But what I posted was a "safe" version. So that you don't delayed interrupts (in this case, since it's in vblank, the TIRQ routine), through smaller transfers and a small/fast iteration overhead.
Good point!
I was trying to keep a similar interface to the original functions which read a single sample, and I was thinking that they'd be run after a vsync() in order to avoid snow on the screen.
But you're right, I should still limit the TAI size in order to avoid blocking the TIMER interrupt.
My bad. :oops:
Plus, it's a chance to use the T flag... who doesn't like using the T flag???
Hahaha ... also a good point, but keeping the low-byte of the address in the A reg and doing ...
adc #$20 ;2
sta <low((.loop & 0xff)+2) ;4
... is a cycle faster, and it avoids messing with my stack-pointer-in-X.
Of course ... I throw away that cycle with the setup and the JSR, but that's a tradeoff for not needing a permanent routine in ZP.
There's certainly an argument for have a few of these Txx-32-byte subroutines in regular RAM to use for self-modifying code, and IIRC, HuC already has one somewhere.
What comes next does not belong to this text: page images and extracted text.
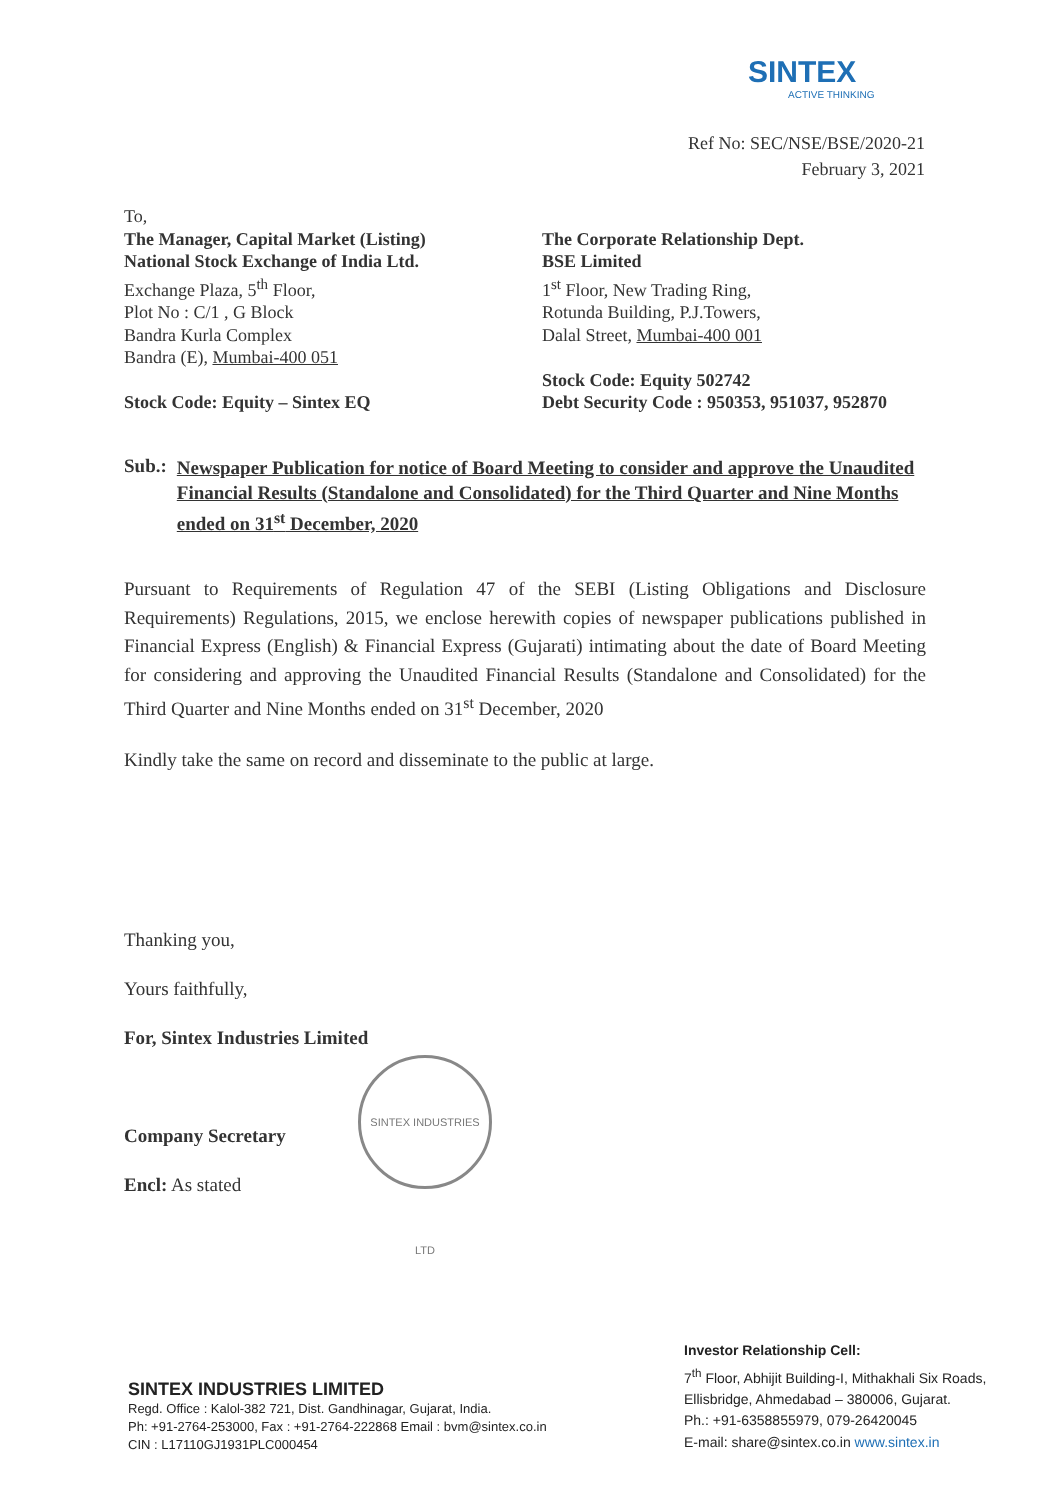SINTEX
ACTIVE THINKING
Ref No: SEC/NSE/BSE/2020-21
February 3, 2021
To,
The Manager, Capital Market (Listing)
National Stock Exchange of India Ltd.
Exchange Plaza, 5<sup>th</sup> Floor,
Plot No : C/1 , G Block
Bandra Kurla Complex
Bandra (E), Mumbai-400 051
Stock Code: Equity – Sintex EQ
The Corporate Relationship Dept.
BSE Limited
1<sup>st</sup> Floor, New Trading Ring,
Rotunda Building, P.J.Towers,
Dalal Street, Mumbai-400 001
Stock Code: Equity 502742
Debt Security Code : 950353, 951037, 952870
Sub.: Newspaper Publication for notice of Board Meeting to consider and approve the Unaudited Financial Results (Standalone and Consolidated) for the Third Quarter and Nine Months ended on 31<sup>st</sup> December, 2020
Pursuant to Requirements of Regulation 47 of the SEBI (Listing Obligations and Disclosure Requirements) Regulations, 2015, we enclose herewith copies of newspaper publications published in Financial Express (English) & Financial Express (Gujarati) intimating about the date of Board Meeting for considering and approving the Unaudited Financial Results (Standalone and Consolidated) for the Third Quarter and Nine Months ended on 31<sup>st</sup> December, 2020
Kindly take the same on record and disseminate to the public at large.
Thanking you,
Yours faithfully,
For, Sintex Industries Limited
Company Secretary
Encl: As stated
SINTEX INDUSTRIES LTD
SINTEX INDUSTRIES LIMITED
Regd. Office : Kalol-382 721, Dist. Gandhinagar, Gujarat, India.
Ph: +91-2764-253000, Fax : +91-2764-222868 Email : bvm@sintex.co.in
CIN : L17110GJ1931PLC000454
Investor Relationship Cell:
7<sup>th</sup> Floor, Abhijit Building-I, Mithakhali Six Roads,
Ellisbridge, Ahmedabad – 380006, Gujarat.
Ph.: +91-6358855979, 079-26420045
E-mail: share@sintex.co.in www.sintex.in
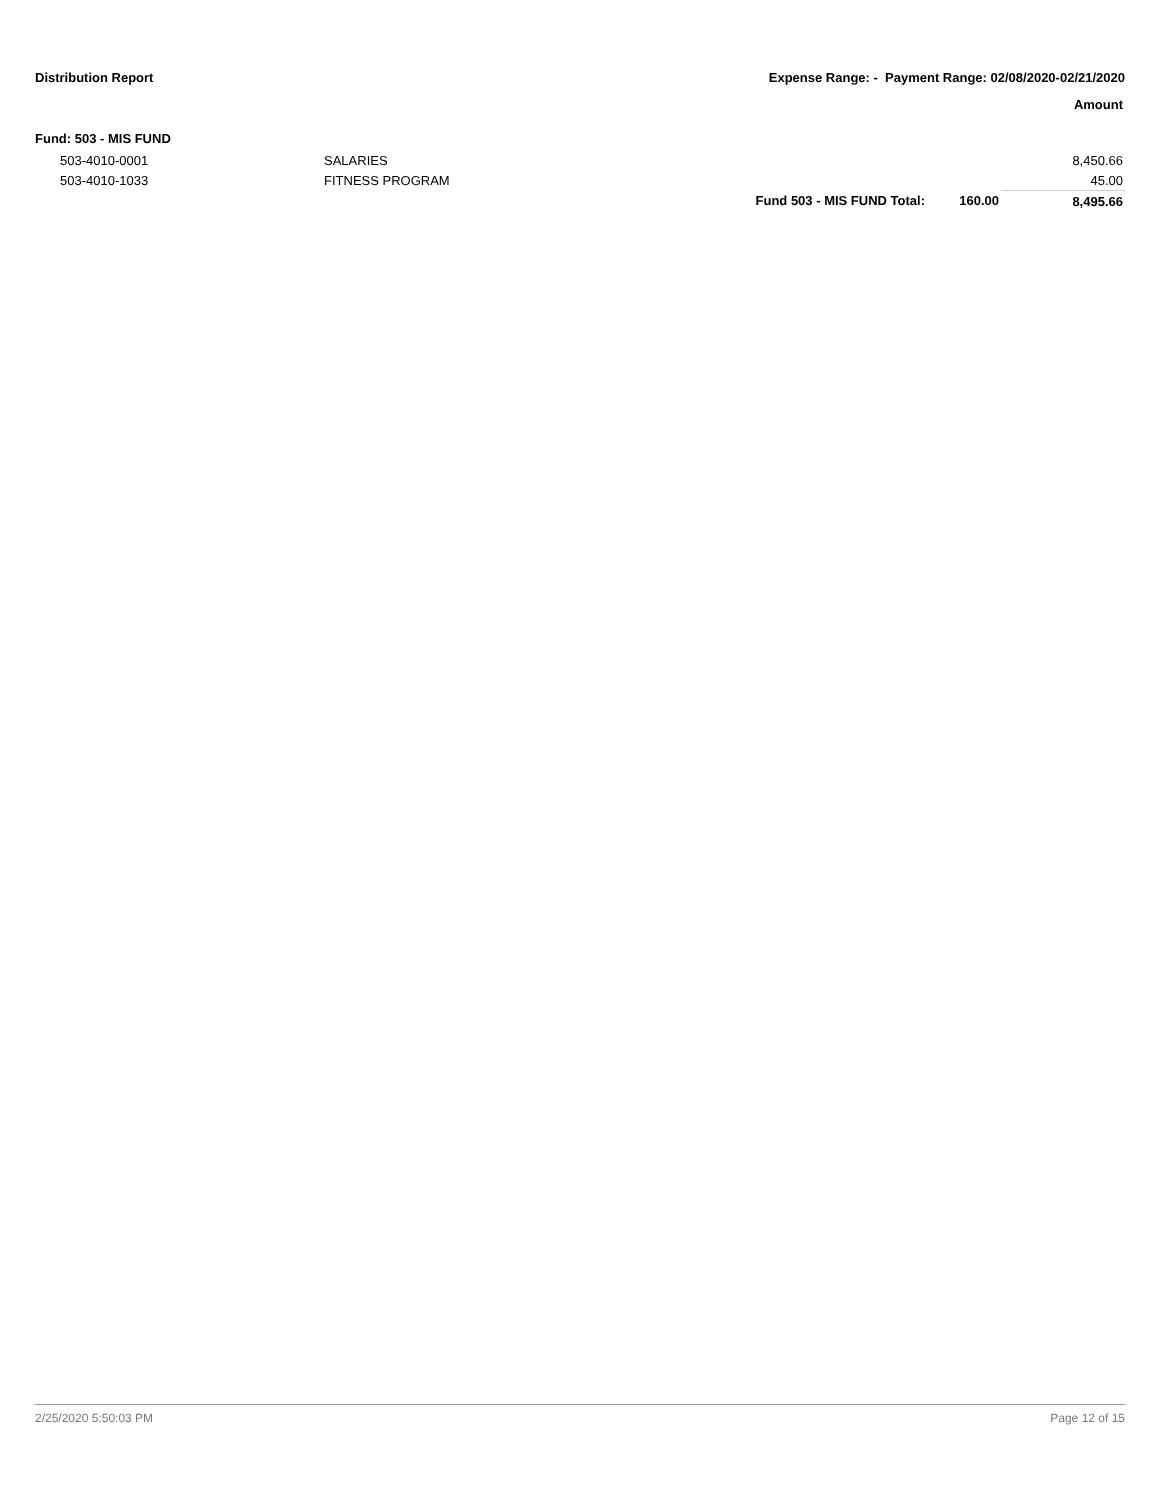Distribution Report Expense Range: - Payment Range: 02/08/2020-02/21/2020
Amount
Fund: 503 - MIS FUND
| 503-4010-0001 | SALARIES | | | 8,450.66 |
| 503-4010-1033 | FITNESS PROGRAM | | | 45.00 |
| | | Fund 503 - MIS FUND Total: | 160.00 | 8,495.66 |
2/25/2020 5:50:03 PM Page 12 of 15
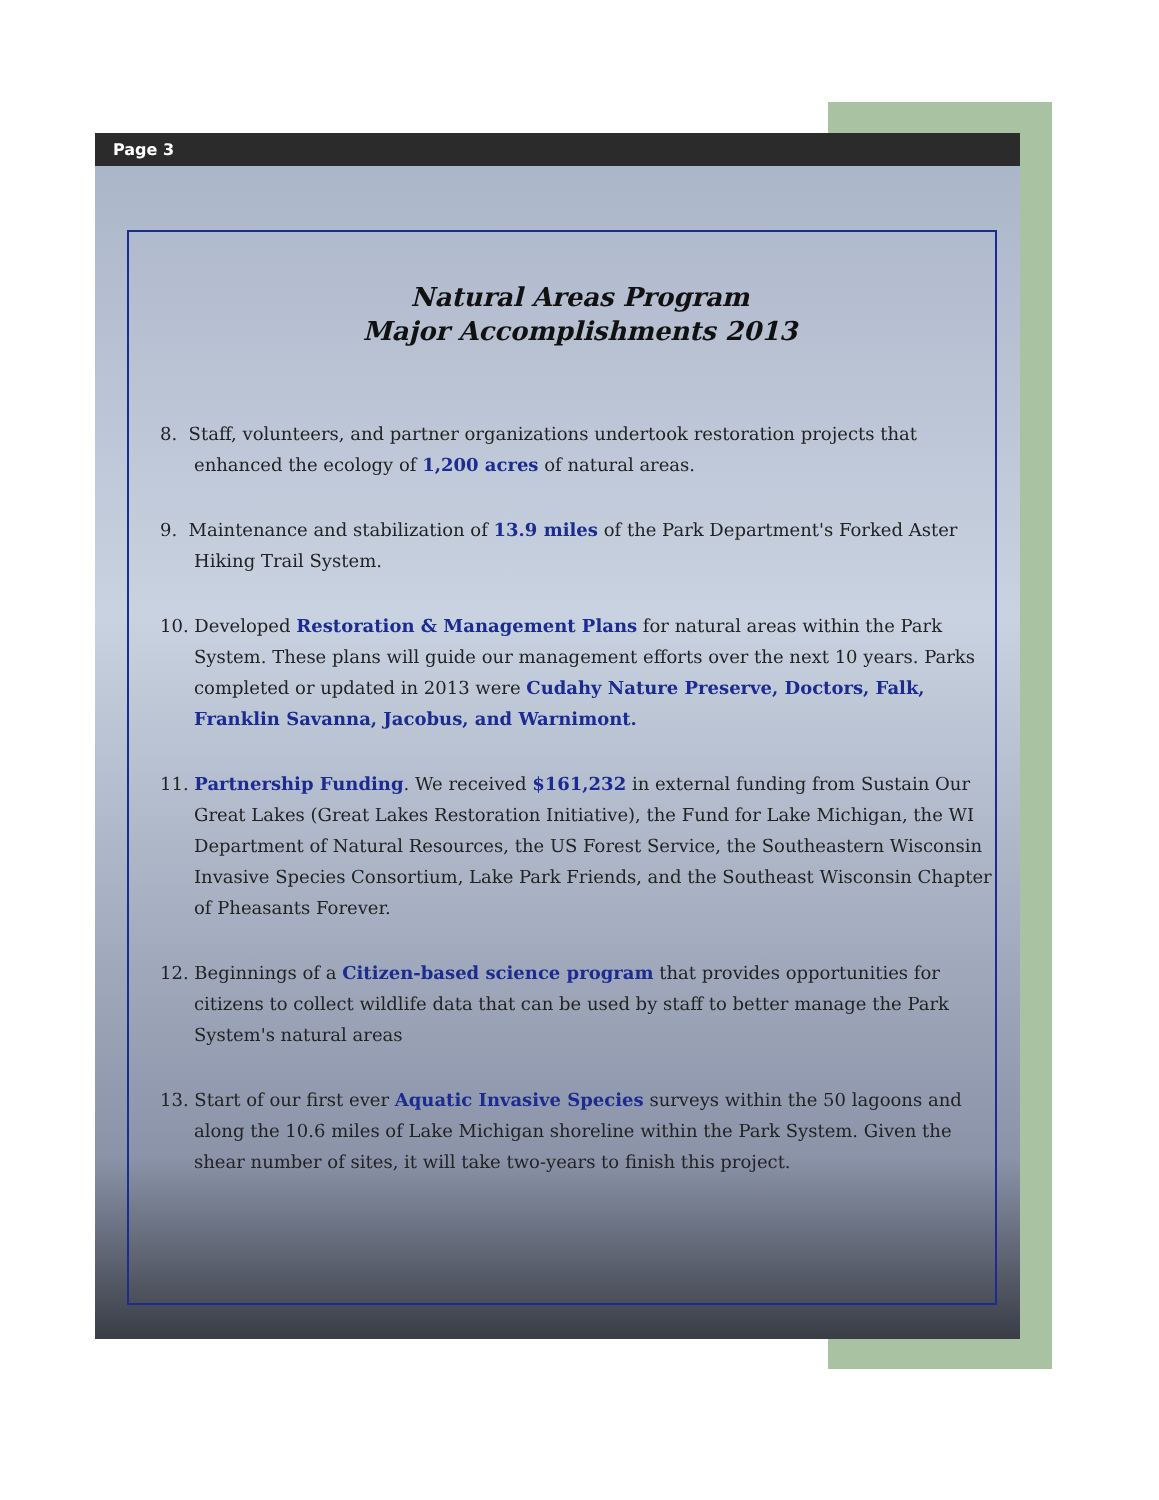Page 3
Natural Areas Program
Major Accomplishments 2013
8. Staff, volunteers, and partner organizations undertook restoration projects that enhanced the ecology of 1,200 acres of natural areas.
9. Maintenance and stabilization of 13.9 miles of the Park Department's Forked Aster Hiking Trail System.
10. Developed Restoration & Management Plans for natural areas within the Park System. These plans will guide our management efforts over the next 10 years. Parks completed or updated in 2013 were Cudahy Nature Preserve, Doctors, Falk, Franklin Savanna, Jacobus, and Warnimont.
11. Partnership Funding. We received $161,232 in external funding from Sustain Our Great Lakes (Great Lakes Restoration Initiative), the Fund for Lake Michigan, the WI Department of Natural Resources, the US Forest Service, the Southeastern Wisconsin Invasive Species Consortium, Lake Park Friends, and the Southeast Wisconsin Chapter of Pheasants Forever.
12. Beginnings of a Citizen-based science program that provides opportunities for citizens to collect wildlife data that can be used by staff to better manage the Park System's natural areas
13. Start of our first ever Aquatic Invasive Species surveys within the 50 lagoons and along the 10.6 miles of Lake Michigan shoreline within the Park System. Given the shear number of sites, it will take two-years to finish this project.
Here's a corrected code, and of course, things are much cleaner in the CDROM version ...
; --------
; Alternate names when the parameter-passing area is used for
; a self-modifying Txx instruction.
;
__tc = $20F8
__ts = $20F9
__td = $20FB
__tl = $20FD
__tr = $20FF
; set_colors(int *pbuffer [__ts] )
; set_colors(int index [color_reg], int *pbuffer [__ts], unsigned char count [acc] )
; ----
; index: index in the palette (0-511)
; pbuffer: source buffer
; count: # of 16-color palettes, (1-32)
; ----
_set_colors.1: stz color_reg_l
stz color_reg_h
lda #32
_set_colors.3: tay
.if (!CDROM)
lda #$E3 ; TIA
sta <__tc
lda #$60 ; RTS
sta <__tr
lda #$04
sta <__td+0
sta <__td+1
lda #$20
sta <__tl+0
stz <__tl+1
lda <__ts+0
.l1: jsr __tc
adc #$20
sta <__ts+0
bcc .l2
inc <__ts+1
.l2: dey
bne .l1
rts
.else
lda <__ts+1
sta .l1+2
lda <__ts+0
sta .l1+1
.l1: tia $0000,color_data,$0020
adc #$20
sta .l1+1
bcc .l2
inc .l1+2
.l2: dey
bne .l1
rts
.endif